Tausende Freiwillige im Einsatz
87 ausländische Delegationen, Vertreter von fünf Königshäusern, 16 Präsidenten und sechs Regierungschefs aus aller Welt werden an der Seligsprechung teilnehmen. Erwartet wird auch der simbabwesische Präsident Robert Mugabe, der das von der EU gegen ihn verhängte Reiseverbot ignoriert. Die Sicherheitsvorkehrungen wurden drastisch erhöht. So wird am Sonntag der Luftraum über Rom von 5.00 bis 16.00 Uhr gesperrt, der Flughafen Ciampino kann von 13.00 bis 17.00 Uhr nicht angeflogen werden.

AP/Gregorio Borgia
Die Sicherheitsvorkehrungen wurden verschärft.
Für Informationen hat die Stadt Rom auch eine eigene Website(www.beatusjp2.comune.roma.it) eingerichtet. 6.000 Freiwillige wurden abbestellt, um Pilger zu informieren. Um den Transport der Pilger zu gewährleisten, fahren U-Bahnen und Busse am Wochenende außerplanmäßig bis 2.00 Uhr und nehmen den Verkehr nach einer zweistündigen Pause um 4.00 Uhr wieder auf. Zur Erfrischung sollen rund eine Million Wasserflaschen verteilt werden.

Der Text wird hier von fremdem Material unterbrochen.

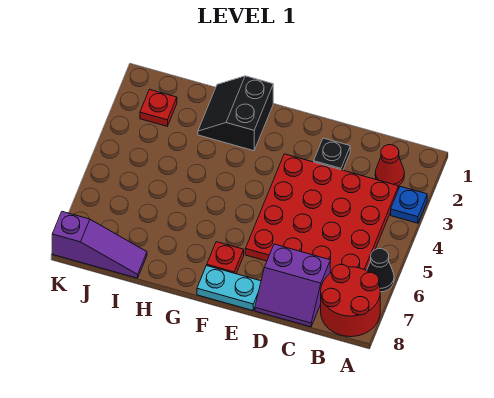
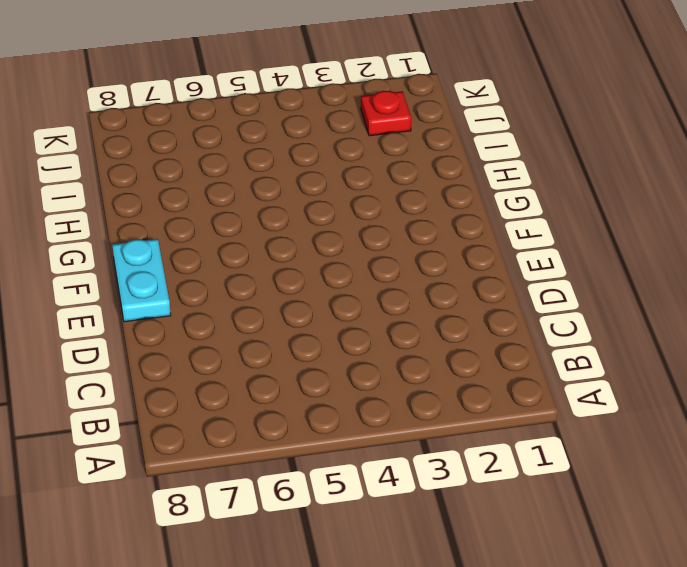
none -> blue 1x1 plate [391,186,427,223]
none -> black 1x1 cone [367,249,394,292]
none -> red 2x2 round brick [321,264,380,337]

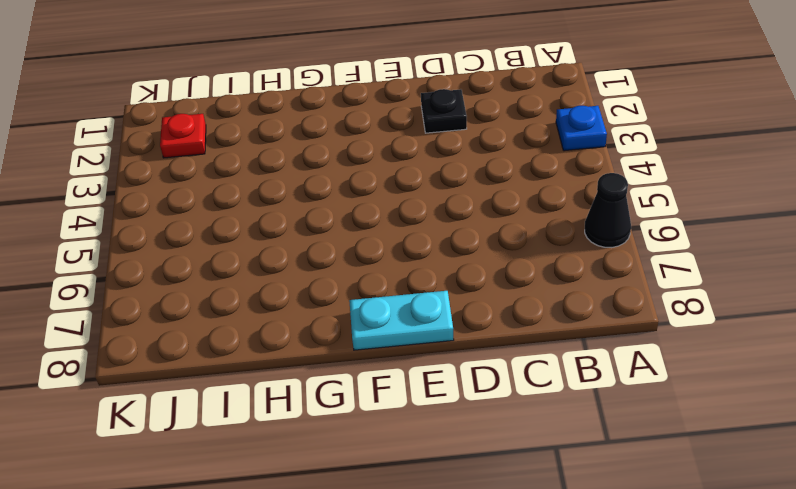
none -> red 2x2 round brick [321,264,380,337]
none -> red 1x1 cone [375,145,404,186]
none -> red 4x4 plate [245,154,399,273]

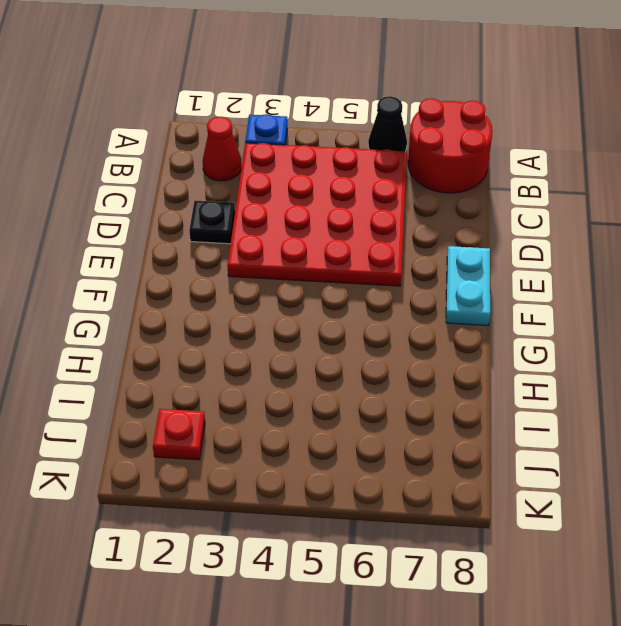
none -> purple 2x2 slope [255,244,330,327]
none -> red 1x1 plate [207,242,244,274]
none -> black 2x2 slope [198,76,273,151]

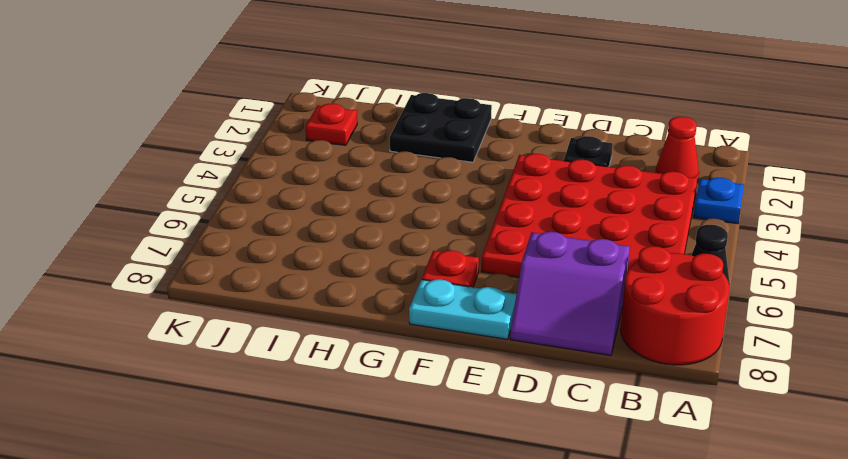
black 2x2 plate [390,93,492,162] -> black 2x2 slope [198,76,273,151]
none -> purple 1x3 slope [52,212,147,278]

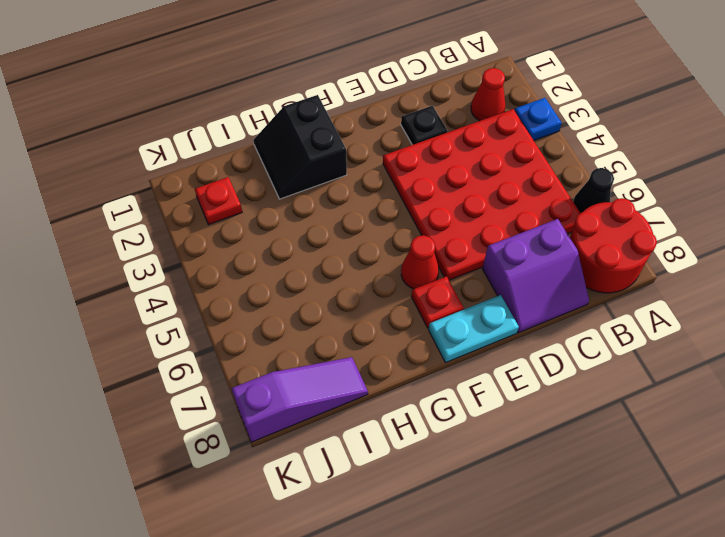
red 1x1 cone [401,235,439,289] -> none

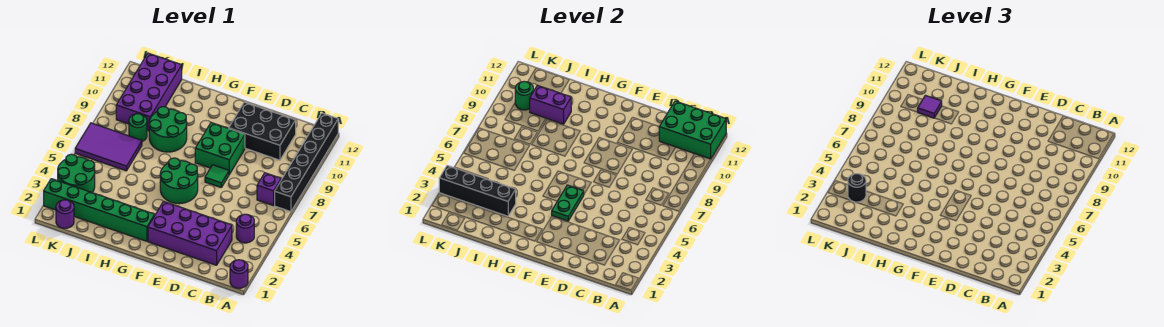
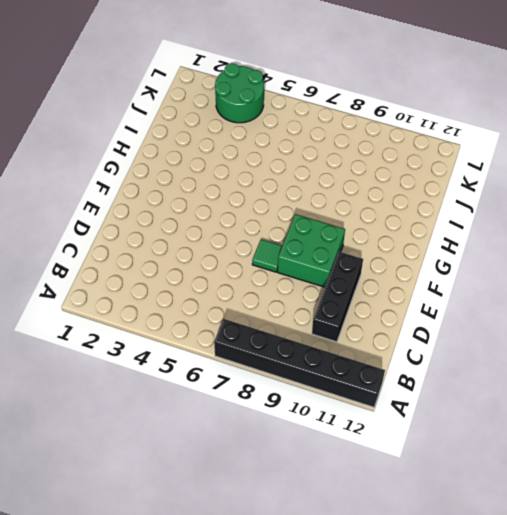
black 1x3 brick [312,252,363,342] -> black 2x3 brick [229,102,296,160]
none -> purple 1x1 round brick [230,260,248,288]
none -> purple 1x1 round brick [236,214,254,243]
none -> purple 1x1 brick [257,173,281,206]

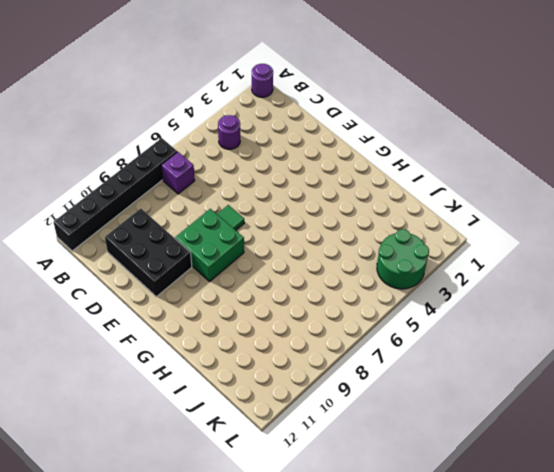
none -> purple 2x4 brick [148,201,232,265]
none -> green 2x2 round brick [160,158,198,204]
none -> green 1x6 brick [44,179,155,241]

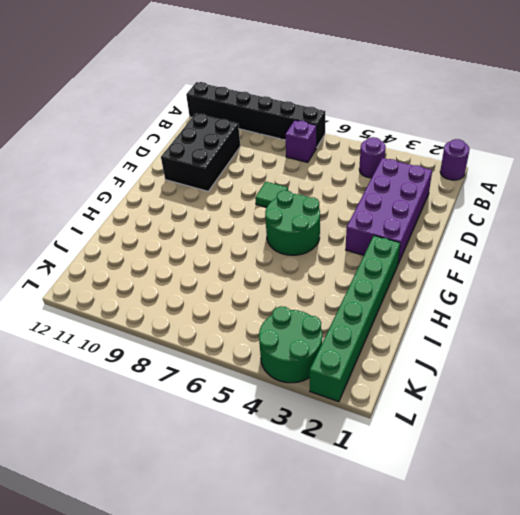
none -> green 2x2 brick [195,123,245,174]
none -> green 2x2 round brick [149,107,187,152]
none -> purple 2x3 tile [75,123,142,171]

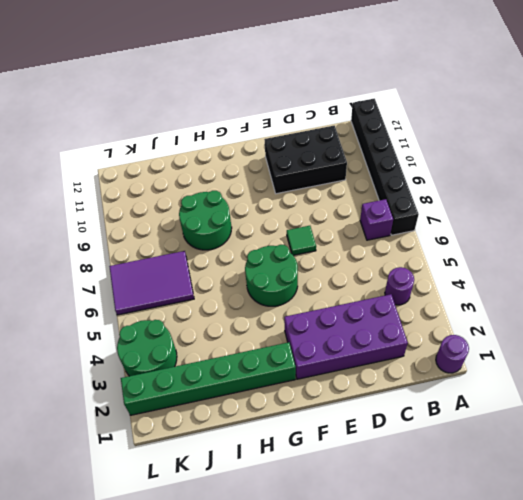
none -> green 2x2 brick [195,123,245,174]
none -> green 1x1 round brick [129,114,147,142]
none -> purple 2x4 brick [116,53,182,131]

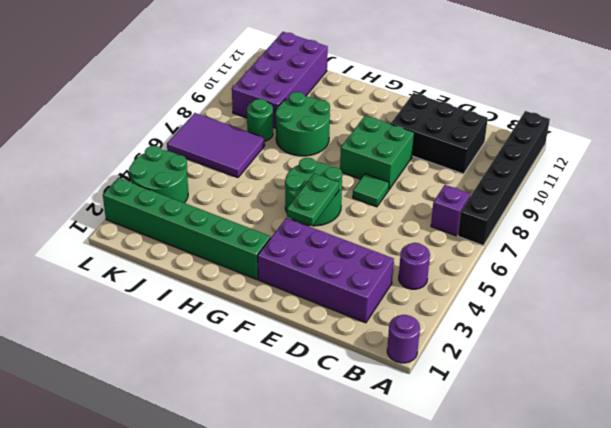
none -> purple 1x1 round brick [56,200,74,228]
none -> green 2x3 brick [659,101,726,159]
none -> black 1x4 brick [439,166,516,216]

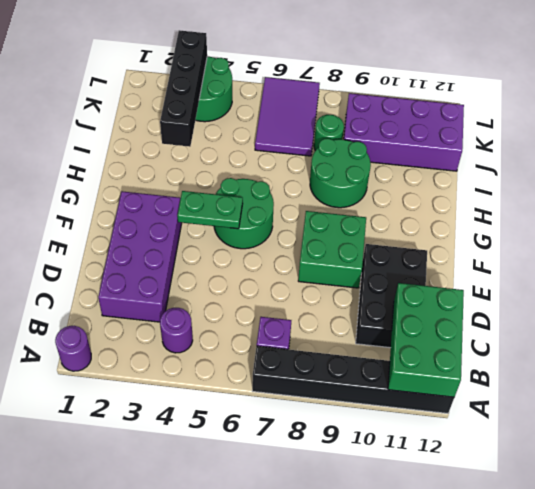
none -> green 1x1 tile [205,165,229,187]
none -> green 1x6 brick [44,179,155,241]
none -> purple 1x1 round brick [56,200,74,228]

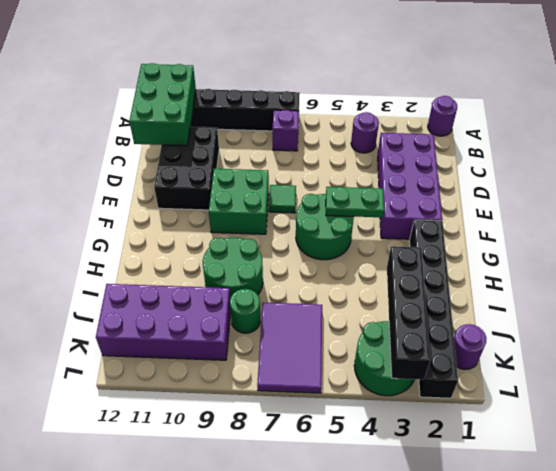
black 1x6 brick [410,220,458,398] -> green 1x6 brick [44,179,155,241]
none -> purple 1x2 brick [530,85,571,124]
none -> green 1x1 round brick [515,82,533,110]
none -> purple 1x1 tile [918,95,942,118]

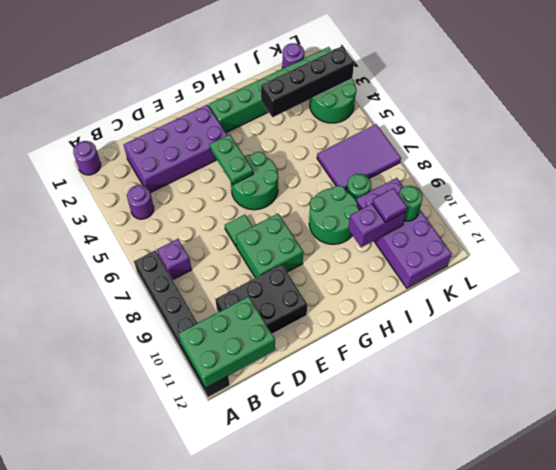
none -> black 1x1 round brick [848,174,866,202]

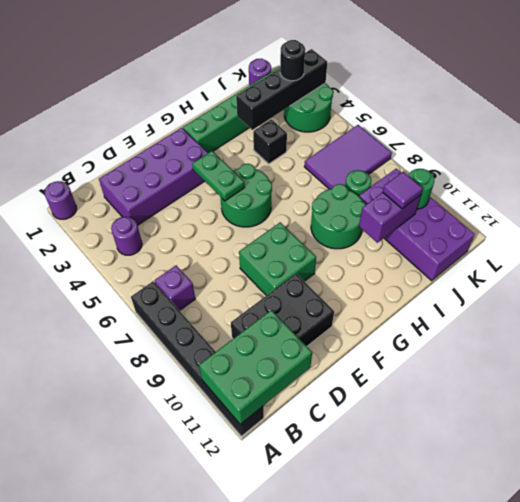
black 1x1 brick [253,119,287,164] -> none
none -> green 1x1 tile [205,165,229,187]

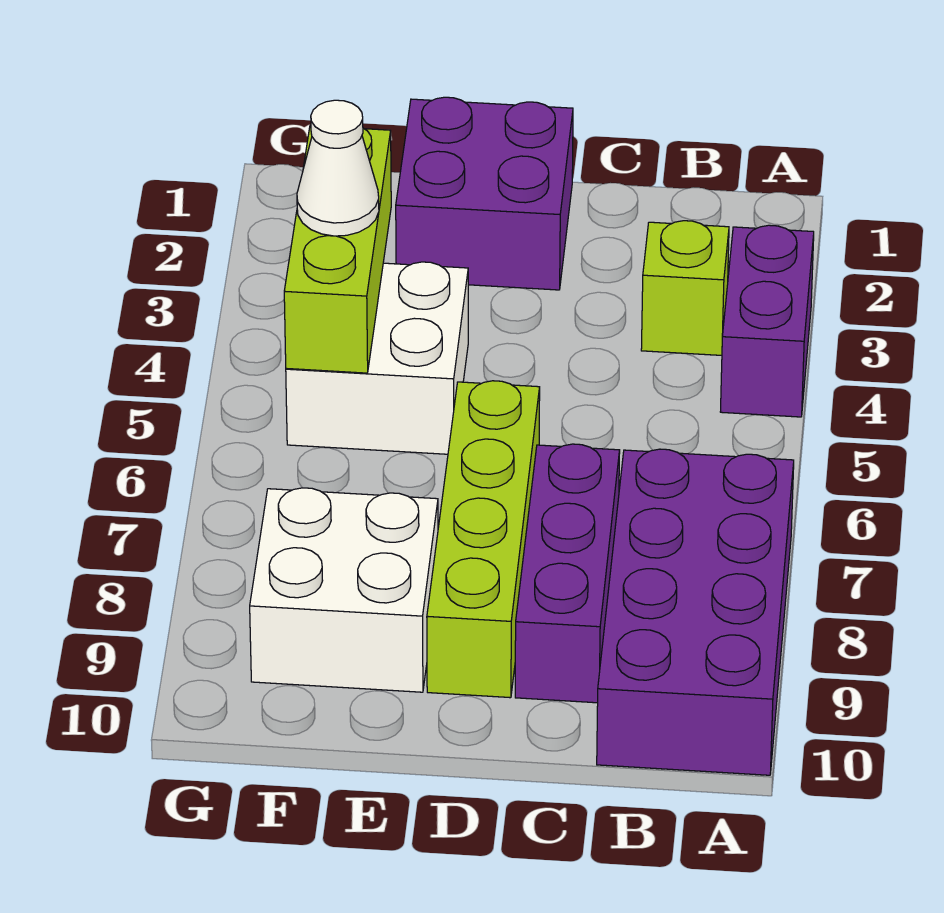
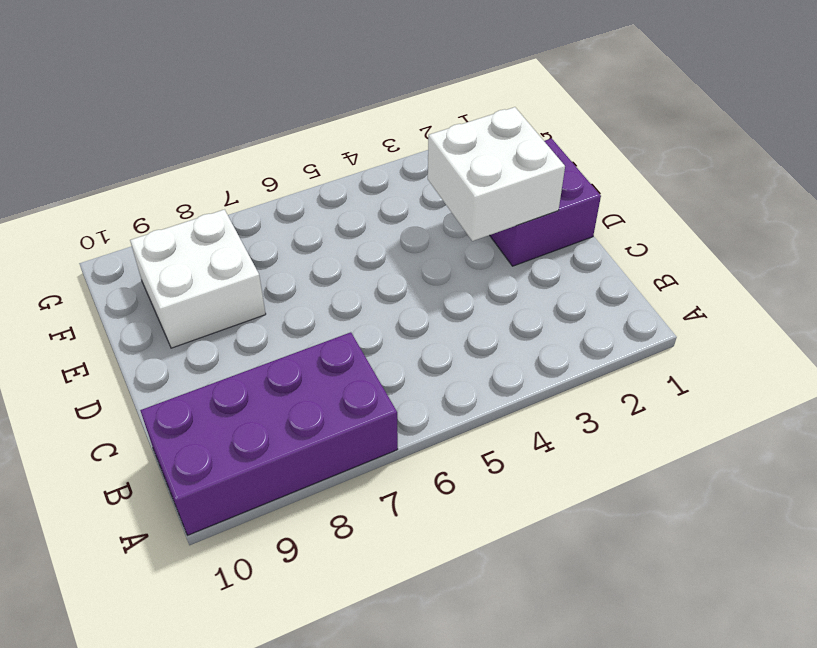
white 2x2 brick [428,107,565,241] -> white 2x2 brick moved to [286,262,468,454]
none -> purple 1x2 brick [720,225,814,417]
none -> lime 1x1 brick [641,221,729,355]

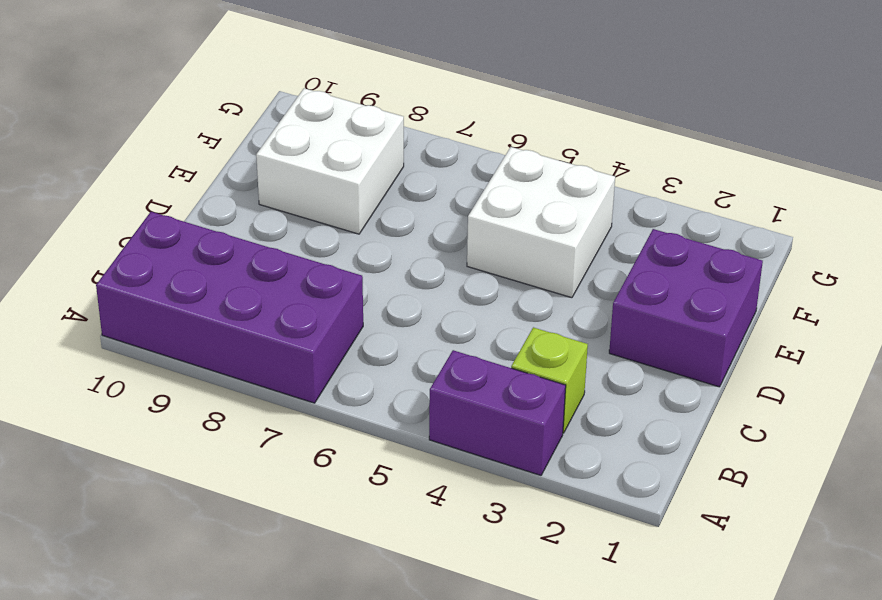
none -> purple 1x3 brick [515,444,620,703]
none -> lime 1x4 brick [427,381,540,698]

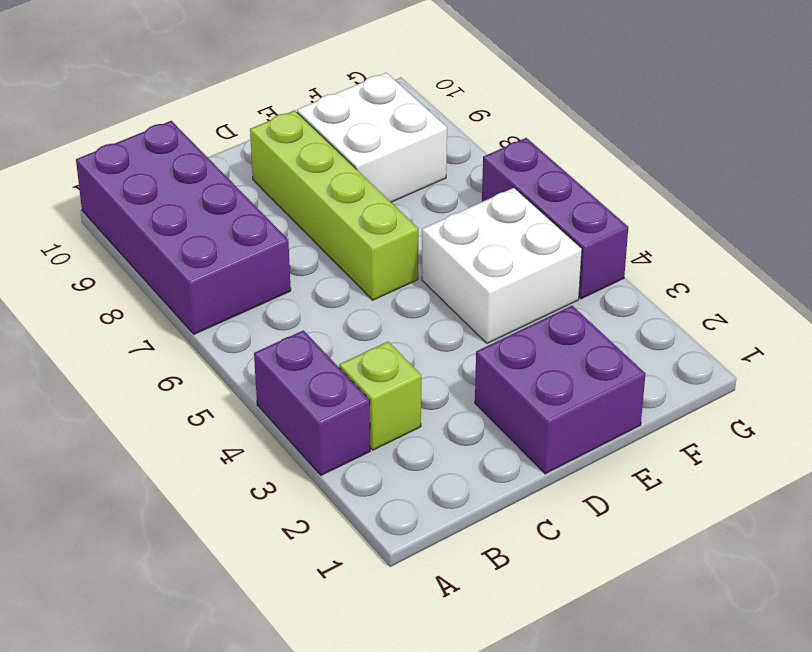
purple 1x3 brick [482,138,628,299] -> purple 1x3 brick moved to [515,444,620,703]
none -> lime 1x3 brick [284,126,391,373]
none -> white 1x1 cone [297,100,379,236]

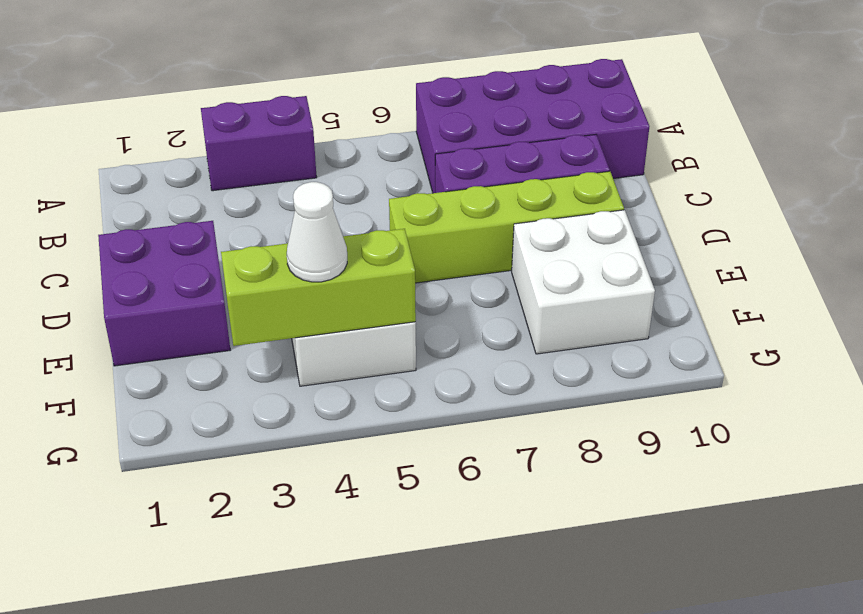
none -> lime 1x1 brick [641,221,729,355]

Seligsprechung füllt die Vatikan-Kassen
Für die vatikanischen Finanzen, die drei Jahre in Folge ein Budgetdefizit verzeichneten und von einem starken Rückgang der Kircheneinkünfte geplagt sind, ist der bevorstehende Gläubigeransturm ein Segen. Allein der Verkauf von Souvenirs soll einige Millionen Euro in die Kassen spülen. Anlässlich der Seligsprechung hat die vatikanische Post eine Sonderbriefmarke zu Ehren des 2005 verstorbenen Papstes auf den Markt gebracht.